Daraa – Halim Muhammad
The southern Daraa governorate witnessed an increased demand for locally-made bulgur following the end of the wheat harvest season in June.
A number of Daraa residents attributed the motive for storing large quantities of bulgur to being an alternative staple for rice, whose price is repeatedly increased, and because the bulgur is the main component of al-Mlaihi, the popular and traditional meal for the residents of southern Syria and northern Jordan as well.
Storage doubled
Iman, 31, from the countryside of Daraa, told Enab Baladi that she has prepared additional quantities of bulgur for this year due to the high prices of rice, pasta, and legumes, which are essential ingredients in every lunch.
Iman usually stores about 25 kg of bulgur every year, but she has doubled the amount this year to 50 kg, saying that “bulgur will become the main food for most days of the year, in light of the increase in the prices of basic materials in the local market.”
The prices of some good types of long rice reach about 12,000 SYP per kilo, and the price of one kilo of rice of the short type ranges between 4000 and 7000 SYP.
The price of a bag of pasta (weighing 500 grams) reaches about 3000 SYP.
The exchange rate of the Syrian pound against the US dollar has reached 4,200 pounds per dollar, according to the SP-Today website, which specializes in currency rates.

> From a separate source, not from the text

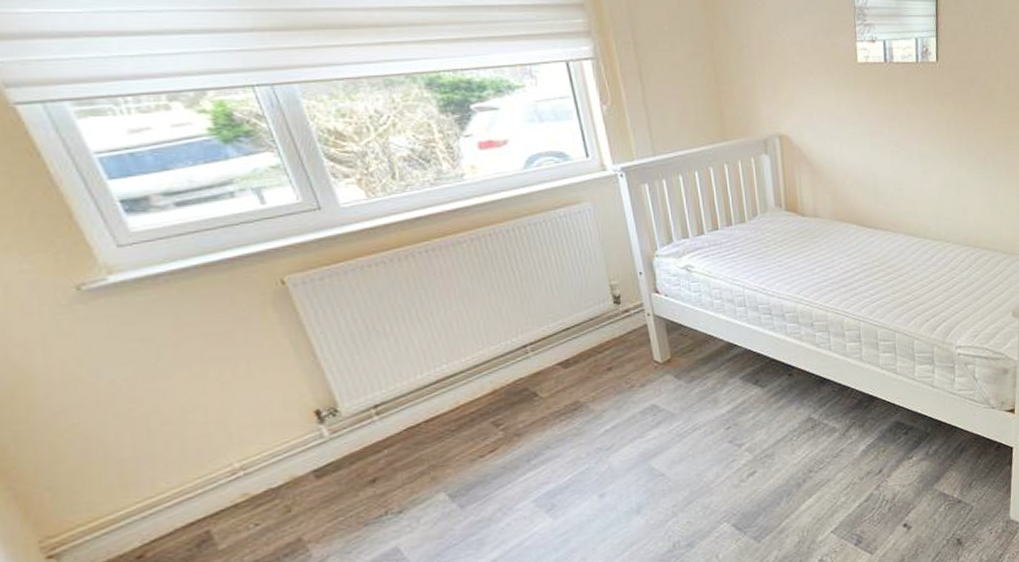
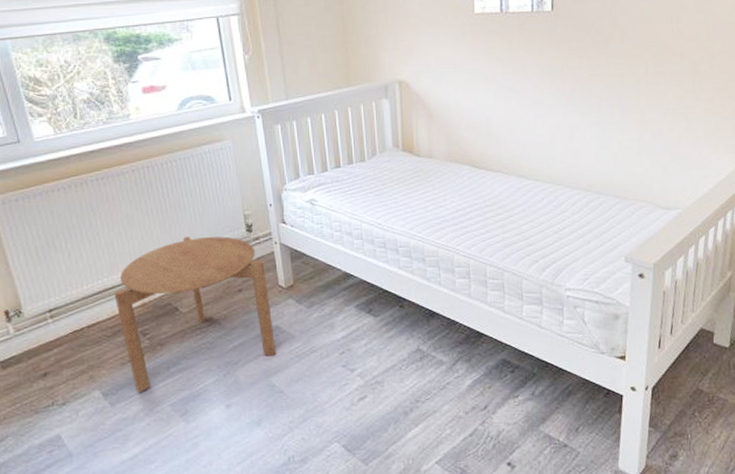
side table: none [457,310,655,491] -> present [114,236,277,393]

Mohammad, 65, a resident of the town of Tafas in the western countryside of Daraa, told Enab Baladi that the making of bulgur is one of the ancient rituals that Daraa people still preserve, as it is mainly included in “Mansaf al-Mlaihi,” the famous meal in southern Daraa region.
Mohammad, who preferred not to reveal his full name for security reasons, explained that the residents’ fear of the disruption of flour and food as a result of international tensions, especially after the Russian war on Ukraine, prompted them to stock up on various types of grains, including bulgur.

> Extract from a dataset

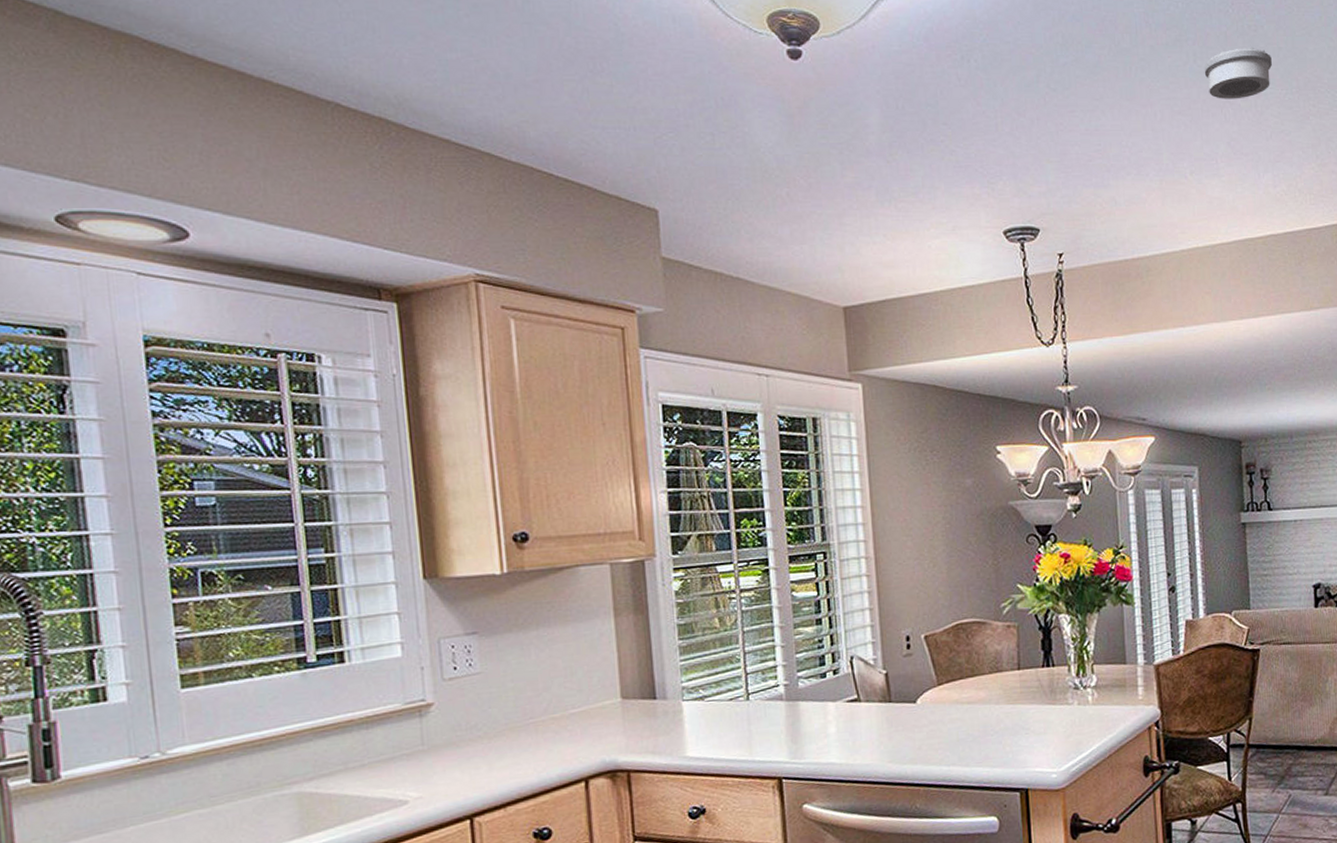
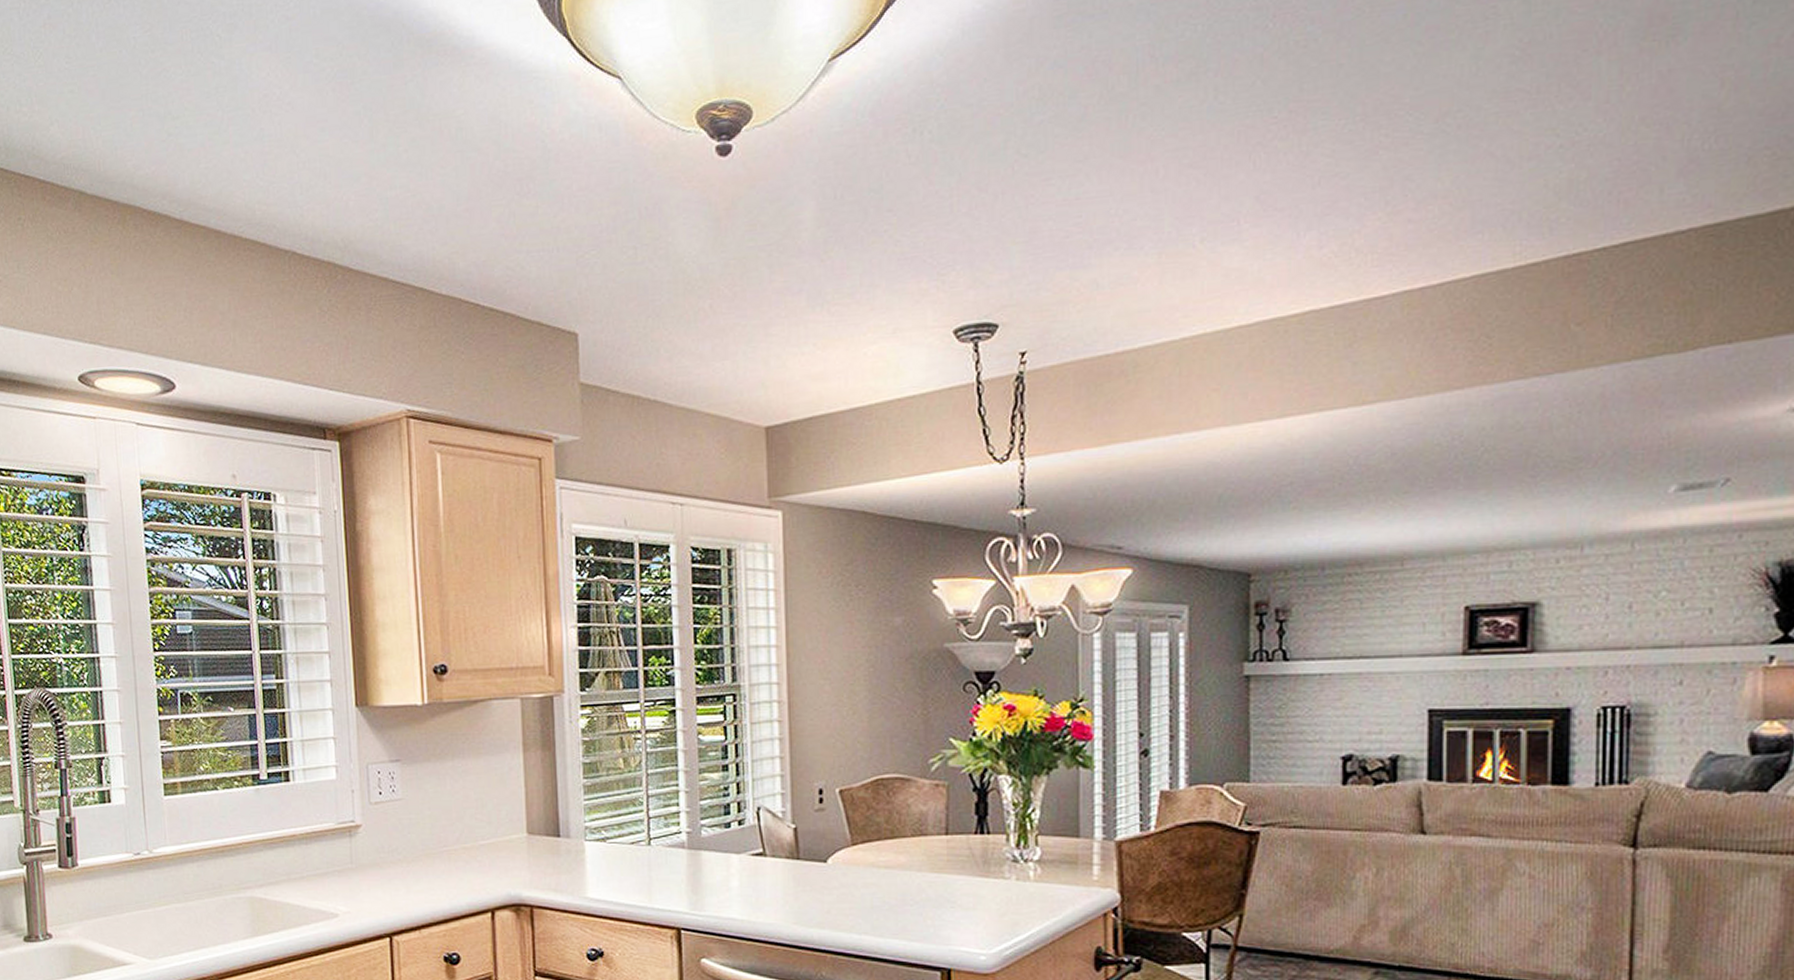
smoke detector: present [1204,47,1272,99] -> none [1228,68,1327,142]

Preparing bulgur is a family ritual
Umm Mahmoud, in her fifties, put the wheat in a large bowl and poured water on it to start the process of cleaning and removing grain husks, dust, and straw that floats on the water.
“In the old days, the grain cleaning used to have different rituals, where more than one family gathers on the river bank where women cooperate in the first step of making burglar, which is one of the basic staples of Houran supplies,” Umm Mahmoud told Enab Baladi.
In the second phase, the boiling process begins in a huge pot filled with wheat and water, according to what Umm Mahmoud explained, considering that boiling wheat is one of the most difficult stages of preparing bulgur currently, as it cannot be boiled on gas due to the loss of subsidized gas and the high price of gas on the black market, which forced the residents to boil it on the firewood.
Once boiled, the wheat is removed from the pot and poured into pots, then carried to the rooftops, where it remains exposed to the sun for about a week.
After a week, it is packed in bags and taken to the mill for grinding, after which it is ready for storage.
Bulgur aid decreased after 2018
The bulgur industry was almost completely absent during the years of the opposition’s control of the southern region due to the presence of bulgur in the food rations provided by the World Food Programme (WFP), which used to reach most of Daraa’s residents on a monthly basis.
The work of humanitarian organizations has shrunk in southern Syria since the regime took control in July 2018, just as the distribution of food baskets in the province became limited to the Syrian Arab Red Crescent (SARC), which does not distribute bulgur in the basket it provides to the residents.
All of these reasons pushed the people of Daraa to prepare the winter food supplies from their crops, as they did not only store bulgur but also wheat for fear of a sudden disruption of flour, in which case, the families would resort to grinding wheat and using it if subsidized flour is suspended.